The lease deal as presented to the commission, said another Marine View Drive resident, Steve Shelton, would leave homeowners uncertain of their future and anxious that the port could move at any time to force them from their homes.

The port bought the slim, 17-acre parcel north of East 11th Street from Foss Maritime in 2005. The land is occupied by a small linear neighborhood of over-water homes, many of them dating from decades ago when they began their existence as netsheds or crab shacks.

The port owns the land on which those homes rest. All of the homes, with the exception of one that is owned by the port, are privately owned. The port rents those homeowners the land on a month-to-month basis.

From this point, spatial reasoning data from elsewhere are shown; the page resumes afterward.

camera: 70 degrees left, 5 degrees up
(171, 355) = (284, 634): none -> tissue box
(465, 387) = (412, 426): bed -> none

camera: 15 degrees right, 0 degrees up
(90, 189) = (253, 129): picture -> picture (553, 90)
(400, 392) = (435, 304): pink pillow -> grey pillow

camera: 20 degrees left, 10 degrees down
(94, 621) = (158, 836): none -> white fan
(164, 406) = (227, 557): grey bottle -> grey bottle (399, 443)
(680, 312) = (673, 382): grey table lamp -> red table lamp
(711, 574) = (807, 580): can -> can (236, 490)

Port real estate officials have proposed a new, more formal lease for the land that would set new rental rates, provide for annual rent increases and require homeowners to pay leasehold taxes and provide insurance for their rented property.

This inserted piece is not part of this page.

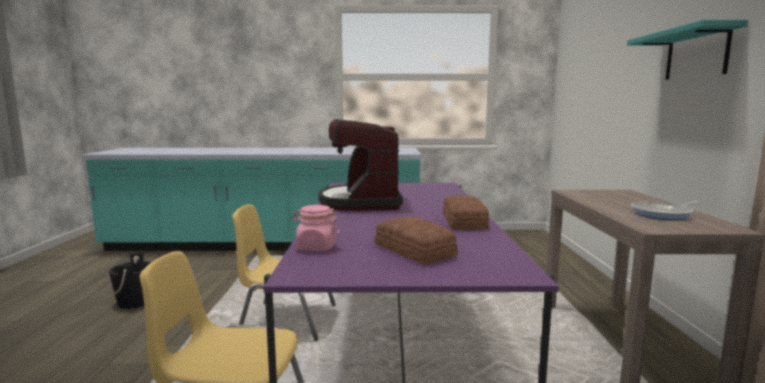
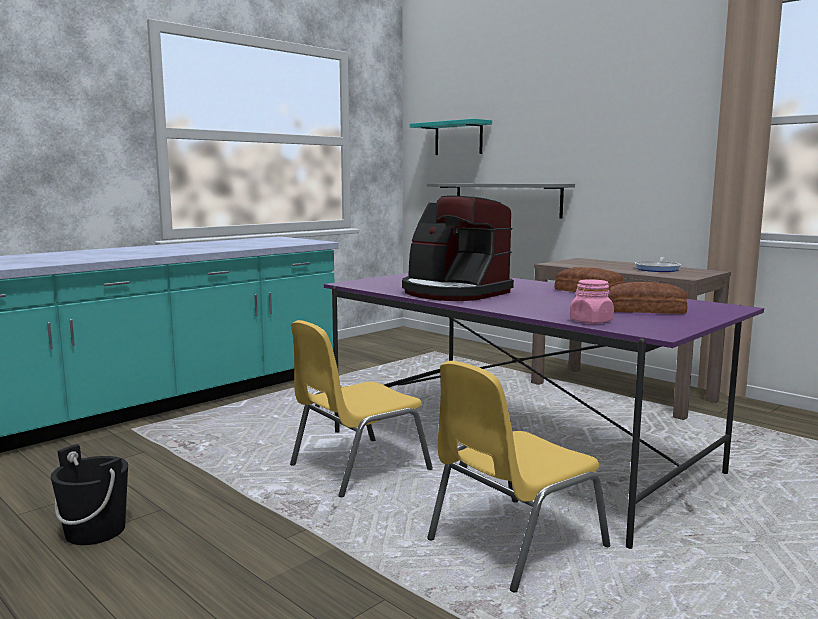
camera: 45 degrees left, 0 degrees up
(606, 126) = (507, 199): none -> grey shelf
(696, 54) = (623, 135): turquoise shelf -> turquoise shelf (458, 138)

But perhaps the most controversial provision of the proposed lease deal is one that would allow the port at its sole discretion to terminate the leases if it needed the property for other purposes. Senior environmental project manager Jason Jordan told commission members the port would give homeowners a six-month notice if it needed them to vacate.

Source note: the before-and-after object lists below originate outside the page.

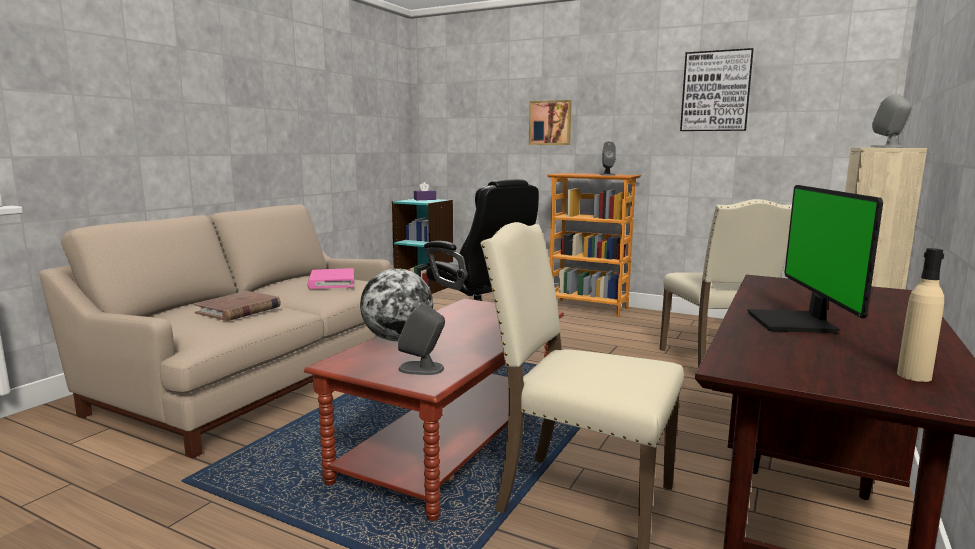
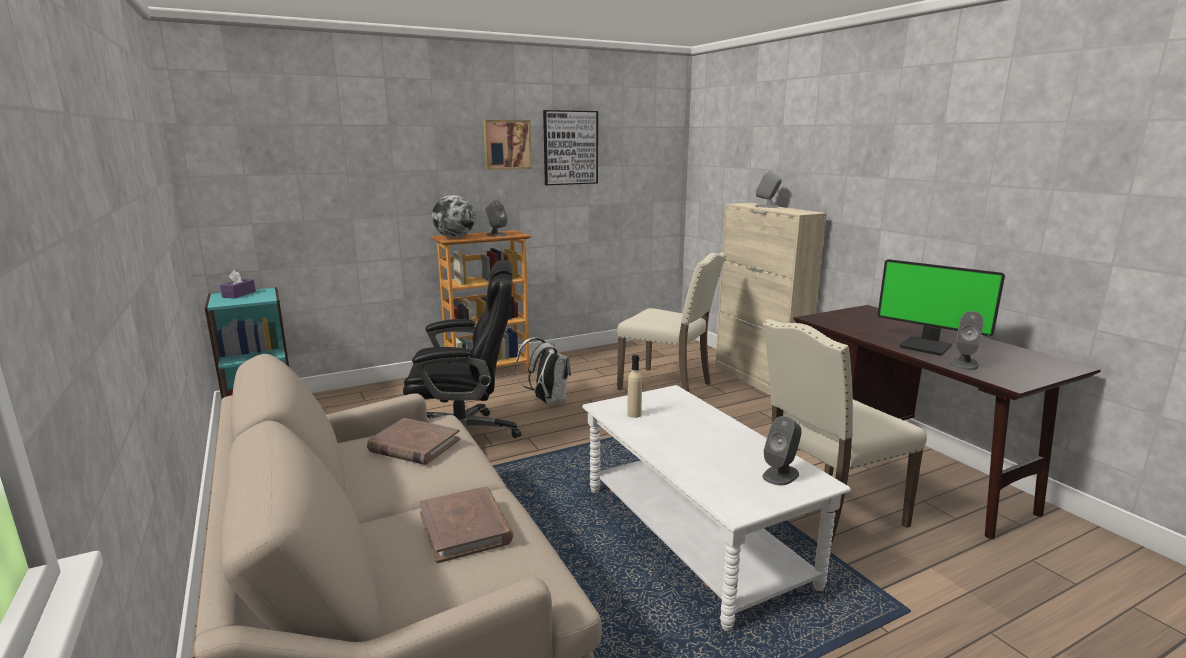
camera: 55 degrees left, 5 degrees up
(331, 282) = (414, 445): pink book -> brown book
(397, 339) = (687, 464): globe -> globe (455, 237)
(454, 439) = (693, 534): brown coffee table -> white coffee table
(550, 123) = (407, 179): picture -> picture (507, 144)
(582, 335) = (547, 401): none -> white backpack
(763, 342) = (964, 363): none -> grey speaker
(914, 376) = (1029, 359): beige bottle -> beige bottle (634, 414)

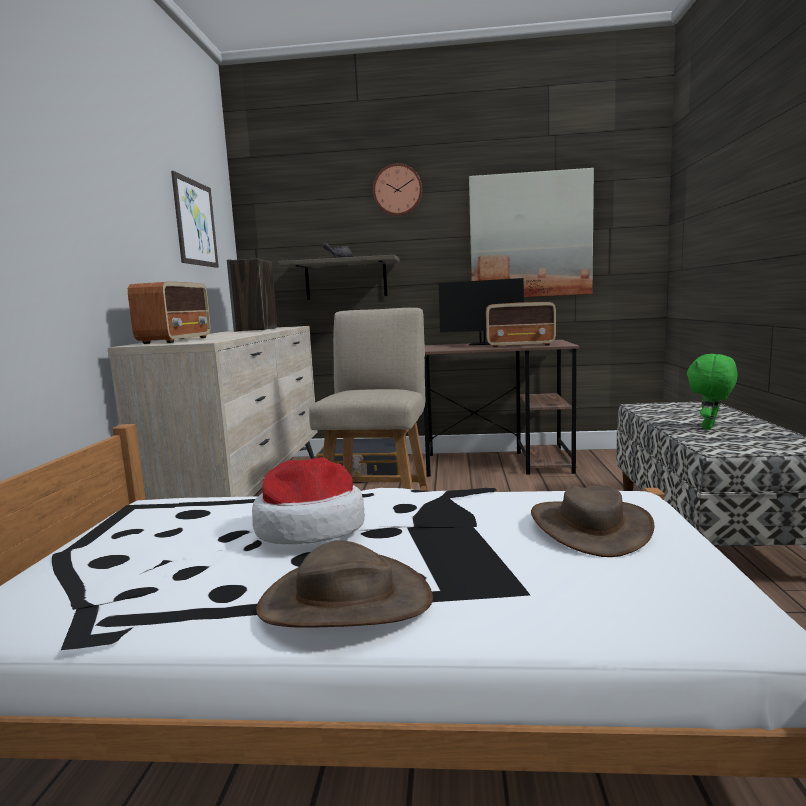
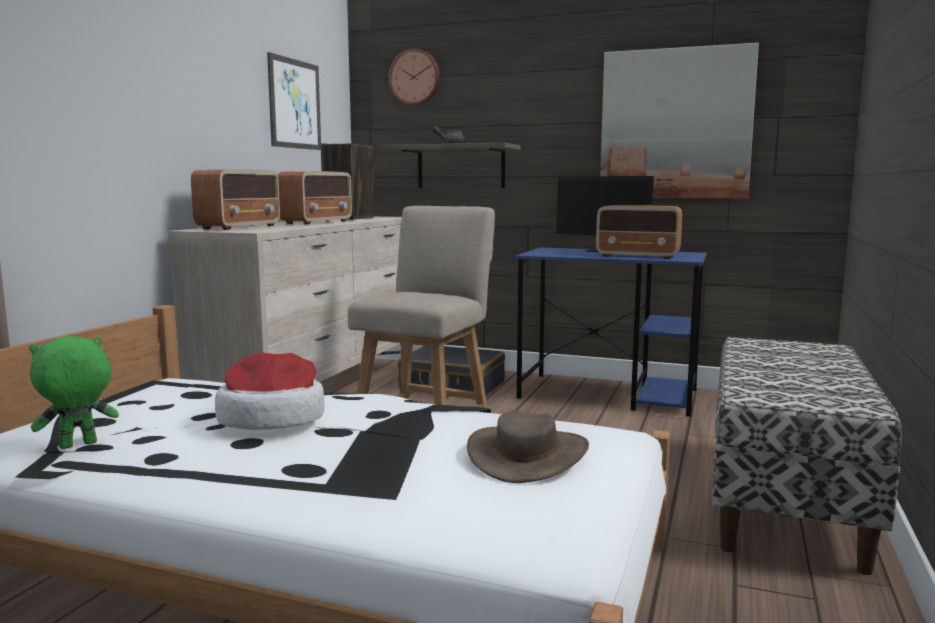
camera: 15 degrees right, 0 degrees up
(238, 333) = (317, 222): none -> radio
(345, 601) = (238, 478): brown hat -> none
(397, 190) = (523, 68): wall clock -> wall clock (415, 77)
(498, 463) = (609, 394): brown desk -> blue desk
(710, 427) = (785, 374): green plush toy -> green plush toy (78, 446)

The proposed lease provides homeowners the opportunity to sell their homes to the port during the first 12 months of the lease. After that offer expires, the port wouldn’t buy their homes if they were asked to move or if they were forced to move for other reasons such as ill health, said Jordan.

Homeowners would have the choice of either moving their homes or abandoning them and watching the port demolish them.

Jordan said the port has no immediate plans for the property, but long-range plans call for the homes to be razed and the waterfront area converted to an environmental mitigation site.

Residents said they had been good stewards of the land, cleaning up the debris that washes onto their property and protecting the property from erosion.

Residents said that the port’s proposal could potentially destroy their unique, historic neighborhood, force aging homeowners out of residences where they’ve lived for decades and end the possibility that present residents could pass their homes onto family members.

If the port didn’t move earlier to ask residents to leave, homeowners could stay until they died or moved to another residence.

“We could be the last generation to live in these homes,” said Shelton.

Port commissioners said the issue of a new agreement needs to be settled soon.

Several commission members including Don Meyer, Don Johnson and Connie Bacon said the port’s short, 12-month buyout window seemed too restrictive.

They asked the port’s chief executive, John Wolfe, to take a second look at that provision in the proposed lease deal to see whether the port could reach an agreement with the neighborhood.